Incident: From 2023-03-23 13:30 UTC until 2023-03-23 15:10 UTC all databases responsible for storing data related to Asana users were periodically failing over to their standby instance. We run these databases using AWS RDS Multi-AZ, and AWS triggers these failovers based on health signals they are monitoring. We are still working with AWS to investigate and determine the full root cause but our current best theory is that this was caused by elevated DNS lookup latency resulting in database connection saturation. The increase in DNS lookup latency caused connections to the database to pile-up eventually overloading the databases triggering the automated RDS failover system. We recovered after deploying a configuration change to disable DNS hostname lookups.
Impact: During the incident, users of the web app were unable to load or use Asana for 1 to 5 minutes while the database was unavailable during failover. Users may have experienced these periodic outages multiple times during the 100 minute event. API users experienced a similar downtime impact.

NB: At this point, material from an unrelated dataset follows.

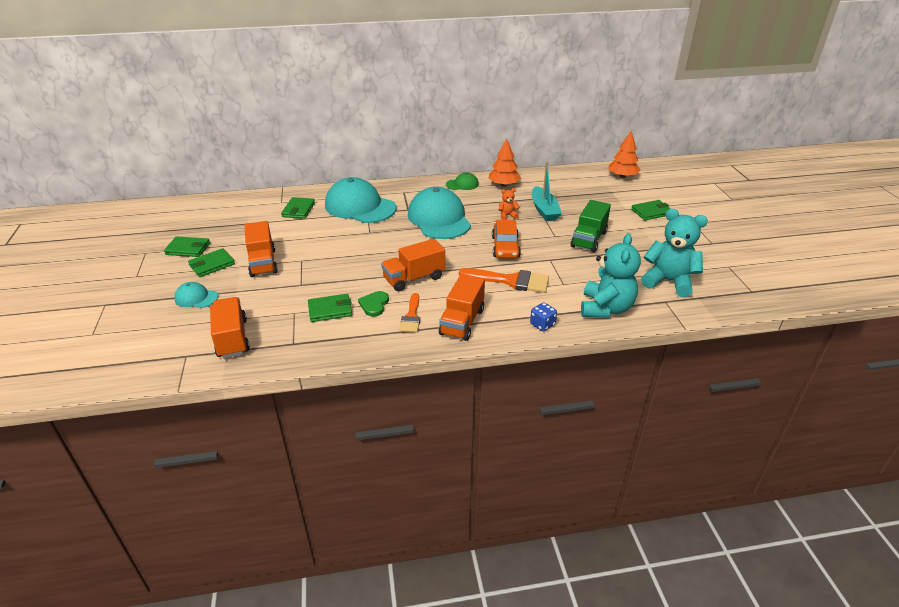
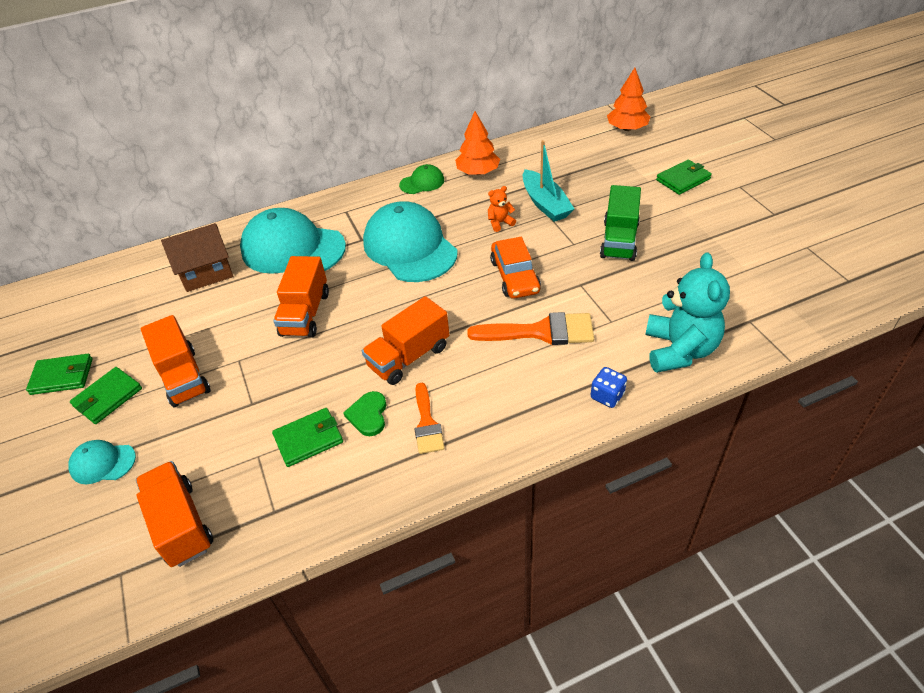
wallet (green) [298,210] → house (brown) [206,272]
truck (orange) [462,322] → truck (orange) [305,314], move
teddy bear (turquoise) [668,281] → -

Moving forward: We’re working with the AWS RDS team to fully understand the root cause of the issue as well as making some configuration changes such as disabling DNS hostname lookups on our databases so that we will no longer be as susceptible to increased DNS latency. We believe our database use case does not need to resolve client hostnames. In the long-term, we’ll be revisiting our database connection strategy to make more use of connection pooling, which will reduce our dependence on establishing and managing quick and short-lived database connections.